De rechtbank is op grond van het verhandelde ter zitting echter van
oordeel dat er onvoldoende duidelijkheid bestaat of bij de beslissing
van 8 september 1998, op een aparte bladzijde, is gemeld dat
bezwaar zou kunnen worden gemaakt. Daarom is het niet
uitgesloten dat redelijkerwijs niet zou kunnen worden geoordeeld
dat eiser door het te laat indienen van het bezwaarschrift in verzuim
is geweest.
Wat hiervan echter ook zij, verweerder heeft de beslissing van
8 september 1998 ten onrechte als een besluit in de zin van de
Algemene wet bestuursrecht opgevat en in ieder geval om die
reden eiser ten onrechte in zijn bezwaar ontvangen.

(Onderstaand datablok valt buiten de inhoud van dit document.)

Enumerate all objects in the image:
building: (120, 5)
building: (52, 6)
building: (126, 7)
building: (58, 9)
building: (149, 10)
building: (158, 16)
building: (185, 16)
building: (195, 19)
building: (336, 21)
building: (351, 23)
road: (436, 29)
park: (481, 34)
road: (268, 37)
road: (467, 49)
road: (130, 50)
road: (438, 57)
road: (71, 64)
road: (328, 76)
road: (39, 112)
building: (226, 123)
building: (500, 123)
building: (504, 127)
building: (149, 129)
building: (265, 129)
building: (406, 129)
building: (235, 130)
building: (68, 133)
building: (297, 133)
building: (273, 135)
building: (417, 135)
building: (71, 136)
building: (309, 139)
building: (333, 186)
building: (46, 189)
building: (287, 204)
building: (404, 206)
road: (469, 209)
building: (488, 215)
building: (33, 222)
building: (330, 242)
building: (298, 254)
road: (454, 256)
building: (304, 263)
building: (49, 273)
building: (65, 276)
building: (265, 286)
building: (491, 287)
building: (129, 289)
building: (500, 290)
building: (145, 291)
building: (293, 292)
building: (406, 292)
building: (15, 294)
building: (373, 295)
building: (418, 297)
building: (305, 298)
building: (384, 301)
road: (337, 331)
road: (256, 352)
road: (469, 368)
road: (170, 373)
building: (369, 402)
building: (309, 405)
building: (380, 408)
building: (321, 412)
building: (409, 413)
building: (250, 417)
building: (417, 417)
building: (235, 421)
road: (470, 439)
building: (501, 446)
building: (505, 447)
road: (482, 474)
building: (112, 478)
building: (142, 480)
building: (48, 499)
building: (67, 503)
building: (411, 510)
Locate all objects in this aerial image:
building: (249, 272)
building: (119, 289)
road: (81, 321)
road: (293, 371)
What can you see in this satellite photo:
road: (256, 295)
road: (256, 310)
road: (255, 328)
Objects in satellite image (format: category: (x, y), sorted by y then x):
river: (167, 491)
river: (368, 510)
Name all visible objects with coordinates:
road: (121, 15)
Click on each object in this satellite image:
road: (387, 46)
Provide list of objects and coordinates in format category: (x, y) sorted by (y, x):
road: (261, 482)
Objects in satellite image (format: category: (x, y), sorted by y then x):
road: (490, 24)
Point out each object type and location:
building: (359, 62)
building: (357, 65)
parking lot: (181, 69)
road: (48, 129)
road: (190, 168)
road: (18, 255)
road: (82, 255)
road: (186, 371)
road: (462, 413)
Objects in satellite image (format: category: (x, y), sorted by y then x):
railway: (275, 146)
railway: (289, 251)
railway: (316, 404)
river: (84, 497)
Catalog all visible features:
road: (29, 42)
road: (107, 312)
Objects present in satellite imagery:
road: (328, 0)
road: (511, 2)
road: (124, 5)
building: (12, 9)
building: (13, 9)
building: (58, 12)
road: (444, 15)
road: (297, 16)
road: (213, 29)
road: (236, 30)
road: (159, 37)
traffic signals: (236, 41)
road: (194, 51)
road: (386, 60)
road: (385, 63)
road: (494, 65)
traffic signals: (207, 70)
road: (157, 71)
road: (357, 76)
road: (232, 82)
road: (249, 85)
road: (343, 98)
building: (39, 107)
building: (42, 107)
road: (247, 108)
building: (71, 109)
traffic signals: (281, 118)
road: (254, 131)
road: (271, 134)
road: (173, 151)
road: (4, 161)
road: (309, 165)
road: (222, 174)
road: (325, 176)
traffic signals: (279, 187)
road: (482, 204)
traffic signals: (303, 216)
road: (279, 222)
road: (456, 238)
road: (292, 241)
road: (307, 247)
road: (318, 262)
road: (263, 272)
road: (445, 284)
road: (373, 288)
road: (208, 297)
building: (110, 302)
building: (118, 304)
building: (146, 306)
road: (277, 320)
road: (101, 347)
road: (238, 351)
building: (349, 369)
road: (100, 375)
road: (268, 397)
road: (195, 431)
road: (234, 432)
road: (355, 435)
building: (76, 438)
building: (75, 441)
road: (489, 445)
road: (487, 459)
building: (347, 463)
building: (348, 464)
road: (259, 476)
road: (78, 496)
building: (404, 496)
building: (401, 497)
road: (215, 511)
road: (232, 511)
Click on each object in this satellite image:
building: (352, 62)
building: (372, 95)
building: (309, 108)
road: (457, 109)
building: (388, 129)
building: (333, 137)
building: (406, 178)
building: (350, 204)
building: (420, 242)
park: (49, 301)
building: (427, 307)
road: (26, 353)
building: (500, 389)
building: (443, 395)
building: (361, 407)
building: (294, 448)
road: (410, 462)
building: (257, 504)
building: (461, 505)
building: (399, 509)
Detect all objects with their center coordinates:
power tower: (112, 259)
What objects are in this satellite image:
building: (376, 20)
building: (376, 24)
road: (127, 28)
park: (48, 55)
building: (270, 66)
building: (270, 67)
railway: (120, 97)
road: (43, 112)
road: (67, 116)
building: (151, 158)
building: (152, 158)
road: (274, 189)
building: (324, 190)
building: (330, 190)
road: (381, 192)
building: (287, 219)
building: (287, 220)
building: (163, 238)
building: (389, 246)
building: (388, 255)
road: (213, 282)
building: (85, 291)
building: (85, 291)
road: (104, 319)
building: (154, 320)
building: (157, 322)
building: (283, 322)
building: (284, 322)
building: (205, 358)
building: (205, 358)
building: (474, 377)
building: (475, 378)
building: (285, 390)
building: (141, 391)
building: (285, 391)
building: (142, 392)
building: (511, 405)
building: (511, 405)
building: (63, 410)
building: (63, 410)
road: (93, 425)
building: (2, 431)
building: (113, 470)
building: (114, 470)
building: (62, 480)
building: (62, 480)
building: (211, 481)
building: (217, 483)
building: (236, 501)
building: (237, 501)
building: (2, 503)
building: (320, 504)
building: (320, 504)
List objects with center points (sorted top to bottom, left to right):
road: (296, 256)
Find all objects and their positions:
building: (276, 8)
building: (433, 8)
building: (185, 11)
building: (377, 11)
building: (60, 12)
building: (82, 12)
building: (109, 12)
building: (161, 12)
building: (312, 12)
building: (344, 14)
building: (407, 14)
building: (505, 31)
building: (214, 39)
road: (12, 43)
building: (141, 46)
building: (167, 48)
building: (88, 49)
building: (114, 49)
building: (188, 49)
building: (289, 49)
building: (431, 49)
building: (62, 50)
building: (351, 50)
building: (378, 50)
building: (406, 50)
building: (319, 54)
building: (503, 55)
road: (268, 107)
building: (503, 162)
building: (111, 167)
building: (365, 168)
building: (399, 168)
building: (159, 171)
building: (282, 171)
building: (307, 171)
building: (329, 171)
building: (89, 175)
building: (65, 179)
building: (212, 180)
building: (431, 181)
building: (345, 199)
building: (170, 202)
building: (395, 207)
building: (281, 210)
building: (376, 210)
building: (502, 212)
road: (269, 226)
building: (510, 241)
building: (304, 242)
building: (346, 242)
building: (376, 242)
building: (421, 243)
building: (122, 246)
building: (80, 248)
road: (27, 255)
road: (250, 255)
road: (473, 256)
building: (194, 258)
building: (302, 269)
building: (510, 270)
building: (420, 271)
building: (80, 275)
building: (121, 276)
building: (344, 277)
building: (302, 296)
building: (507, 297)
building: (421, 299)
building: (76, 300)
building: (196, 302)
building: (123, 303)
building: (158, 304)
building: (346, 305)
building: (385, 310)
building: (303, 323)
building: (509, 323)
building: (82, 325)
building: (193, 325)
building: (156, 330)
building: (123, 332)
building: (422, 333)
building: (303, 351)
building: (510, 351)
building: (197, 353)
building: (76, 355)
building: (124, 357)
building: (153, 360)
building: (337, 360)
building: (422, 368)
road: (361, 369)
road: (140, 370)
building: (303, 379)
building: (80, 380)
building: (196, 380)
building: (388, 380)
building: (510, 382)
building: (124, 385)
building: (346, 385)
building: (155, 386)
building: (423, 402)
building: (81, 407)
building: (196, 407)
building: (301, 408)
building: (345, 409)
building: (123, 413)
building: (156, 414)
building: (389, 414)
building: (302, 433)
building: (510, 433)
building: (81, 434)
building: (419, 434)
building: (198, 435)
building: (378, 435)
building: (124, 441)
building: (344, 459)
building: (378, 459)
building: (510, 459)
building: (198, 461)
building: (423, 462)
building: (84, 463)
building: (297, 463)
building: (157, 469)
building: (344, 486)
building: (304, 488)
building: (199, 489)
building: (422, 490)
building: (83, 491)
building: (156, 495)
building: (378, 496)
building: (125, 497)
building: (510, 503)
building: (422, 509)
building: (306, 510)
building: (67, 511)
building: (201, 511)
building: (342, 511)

De schriftelijke beslissing van een bestuursorgaan op een
verzoek om vergoeding van schade, die veroorzaakt zou zijn
binnen het kader van de uitoefening door dat orgaan van een
aan het publiekrecht ontleende bevoegdheid, is een besluit.
De schriftelijke beslissing op een verzoek om vergoeding van
schade, die in het kader van een ambtelijk dienstverband zou
zijn toegebracht, betreft zo'n besluit. Ter zake van de
rechtsverhouding tussen de werkgever en de ambtenaar, in
het kader waarvan de schade zou zijn toegebracht, geldt
verder dat de rechtbank als algemene bestuursrechter
bevoegd is, zodat de algemene bestuursrechter ook bevoegd
is voorzover het gaat om een beroep tegen een zelfstandig
schadebesluit op een verzoek om de vergoeding van schade
die bij de uitoefening van de publiekrechtelijke bevoegdheid
aan de ambtenaar zou zijn toegebracht.
De rechtbank overweegt in navolging van de Afdeling
bestuursrechtspraak van de Raad van State in zijn uitspraak
van 31 mei 1999 (AB 1999, 281) dat een bestuursorgaan een
aansprakelijkstelling redelijkerwijs heeft moeten kunnen
lezen als een verzoek om het nemen van een, als een besluit in
de zin van artikel 1:3, eerste lid, van de Algemene wet
bestuursrecht te beschouwen, zelfstandig schadebesluit op
buitenwettelijke grondslag en dat de intentie van degene die
de aansprakelijkstelling heeft uitgebracht daarbij van belang
is. Uit de aansprakelijkstelling met het verzoek om
schadevergoeding moet voldoende duidelijk blijken dat om
een zuiver schadebesluit wordt gevraagd; het verzoek moet
redelijkerwijs, mede gelet op de bedoeling van degene die de
aansprakelijkstelling heeft uitgebracht, niet als een
civielrechtelijke aansprakelijkstelling kunnen worden gezien.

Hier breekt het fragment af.